| Records to process |
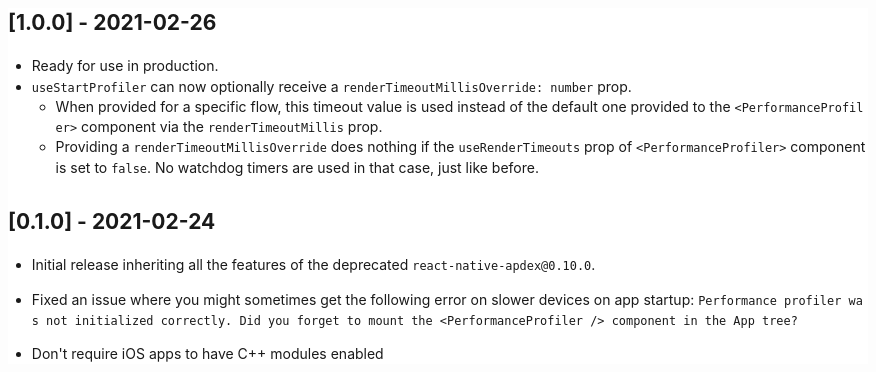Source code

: 
## [1.0.0] - 2021-02-26

- Ready for use in production.
- `useStartProfiler` can now optionally receive a `renderTimeoutMillisOverride: number` prop.
  - When provided for a specific flow, this timeout value is used instead of the default one
    provided to the `<PerformanceProfiler>` component via the `renderTimeoutMillis` prop.
  - Providing a `renderTimeoutMillisOverride` does nothing if the `useRenderTimeouts` prop
    of `<PerformanceProfiler>` component is set to `false`. No watchdog timers are used in that
    case, just like before.


## [0.1.0] - 2021-02-24

- Initial release inheriting all the features of the deprecated `react-native-apdex@0.10.0`.
- Fixed an issue where you might sometimes get the following error on slower devices on app startup:
  `Performance profiler was not initialized correctly. Did you forget to mount the <PerformanceProfiler /> component in the App tree?`

- Don't require iOS apps to have C++ modules enabled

| Directions for this task |
Rewrite the lines from the start through the line with "## [0.1.0] - 2021-02-24", both included, replacing "production" with "live environments" and keeping everything else the same. Leave the pictures out of your answer.

| Task result |
Source code

: 
## [1.0.0] - 2021-02-26

- Ready for use in live environments.
- `useStartProfiler` can now optionally receive a `renderTimeoutMillisOverride: number` prop.
  - When provided for a specific flow, this timeout value is used instead of the default one
    provided to the `<PerformanceProfiler>` component via the `renderTimeoutMillis` prop.
  - Providing a `renderTimeoutMillisOverride` does nothing if the `useRenderTimeouts` prop
    of `<PerformanceProfiler>` component is set to `false`. No watchdog timers are used in that
    case, just like before.


## [0.1.0] - 2021-02-24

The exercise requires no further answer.